▶ _Records from a data source_
•••••

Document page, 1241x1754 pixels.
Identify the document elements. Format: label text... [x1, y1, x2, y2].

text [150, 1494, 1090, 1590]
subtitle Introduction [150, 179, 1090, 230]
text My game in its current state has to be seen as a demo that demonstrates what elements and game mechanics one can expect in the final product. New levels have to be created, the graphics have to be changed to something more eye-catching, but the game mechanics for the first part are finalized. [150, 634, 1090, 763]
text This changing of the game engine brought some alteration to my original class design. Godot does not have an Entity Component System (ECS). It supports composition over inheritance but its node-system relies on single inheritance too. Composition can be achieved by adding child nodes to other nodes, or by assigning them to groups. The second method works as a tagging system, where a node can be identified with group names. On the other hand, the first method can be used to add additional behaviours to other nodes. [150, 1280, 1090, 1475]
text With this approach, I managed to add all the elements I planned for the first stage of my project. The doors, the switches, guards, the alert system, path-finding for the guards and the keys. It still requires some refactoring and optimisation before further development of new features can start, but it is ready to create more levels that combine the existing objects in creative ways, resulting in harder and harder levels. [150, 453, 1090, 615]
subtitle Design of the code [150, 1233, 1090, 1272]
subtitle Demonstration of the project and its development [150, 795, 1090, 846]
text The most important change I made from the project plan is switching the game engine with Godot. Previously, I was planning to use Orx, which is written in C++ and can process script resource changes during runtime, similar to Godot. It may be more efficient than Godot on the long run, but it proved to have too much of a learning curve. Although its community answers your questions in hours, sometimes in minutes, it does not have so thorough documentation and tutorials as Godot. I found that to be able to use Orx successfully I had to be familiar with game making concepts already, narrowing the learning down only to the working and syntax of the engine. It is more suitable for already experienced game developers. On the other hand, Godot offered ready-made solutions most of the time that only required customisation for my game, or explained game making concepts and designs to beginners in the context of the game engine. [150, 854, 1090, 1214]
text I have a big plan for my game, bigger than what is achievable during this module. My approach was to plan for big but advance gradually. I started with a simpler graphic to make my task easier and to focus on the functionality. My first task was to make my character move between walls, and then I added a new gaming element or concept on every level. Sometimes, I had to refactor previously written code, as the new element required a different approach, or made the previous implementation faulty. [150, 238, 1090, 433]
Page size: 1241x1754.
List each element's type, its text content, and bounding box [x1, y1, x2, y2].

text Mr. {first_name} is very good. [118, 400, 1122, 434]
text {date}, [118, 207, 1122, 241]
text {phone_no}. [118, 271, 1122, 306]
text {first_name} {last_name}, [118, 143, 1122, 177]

•••••

If the word "subtitle" appears in a line above, copy that line.

▶ _SOLUTION FOR THIS PROBLEM_
subtitle Introduction [150, 179, 1090, 230]
subtitle Design of the code [150, 1233, 1090, 1272]
subtitle Demonstration of the project and its development [150, 795, 1090, 846]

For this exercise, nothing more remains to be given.